**** Data to examine
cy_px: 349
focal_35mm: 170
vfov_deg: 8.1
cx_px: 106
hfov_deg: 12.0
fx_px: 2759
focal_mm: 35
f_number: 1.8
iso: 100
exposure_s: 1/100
********
**** Data to examine
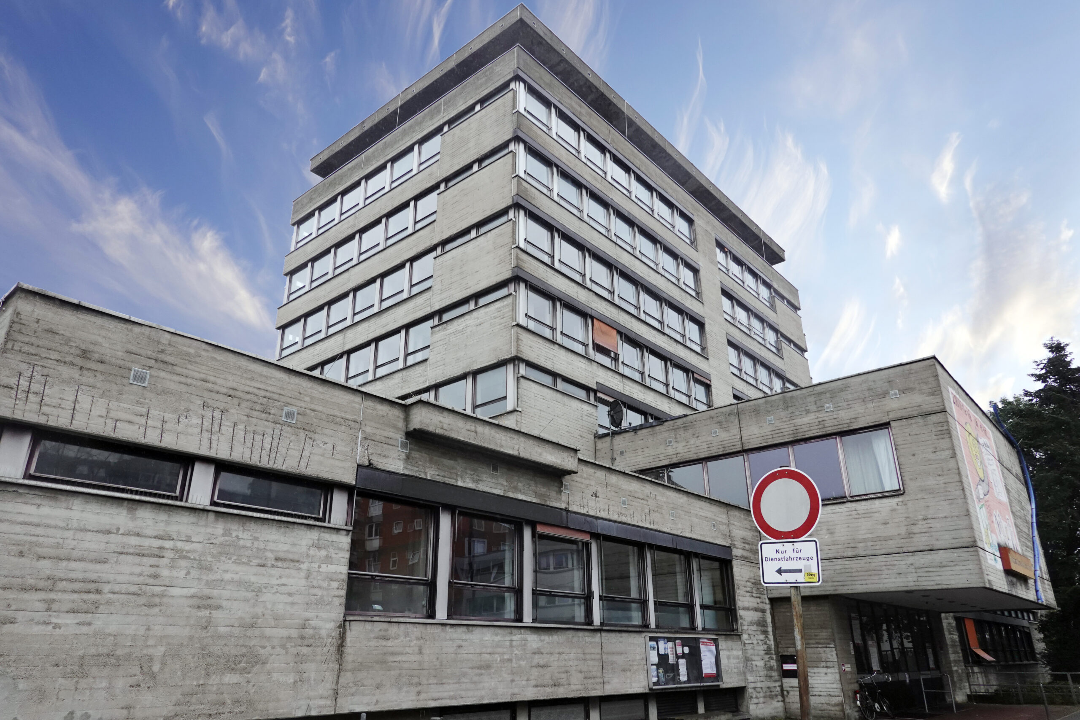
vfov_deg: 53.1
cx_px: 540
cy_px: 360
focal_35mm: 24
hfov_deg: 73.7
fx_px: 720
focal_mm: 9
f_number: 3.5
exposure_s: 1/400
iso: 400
********
> _Requirement_: Given the records above, return exactly the lines starting at the line containing "focal_35mm: 170" and ending at the line containing "exposure_s: 1/100", including both.

> _Response_:
focal_35mm: 170
vfov_deg: 8.1
cx_px: 106
hfov_deg: 12.0
fx_px: 2759
focal_mm: 35
f_number: 1.8
iso: 100
exposure_s: 1/100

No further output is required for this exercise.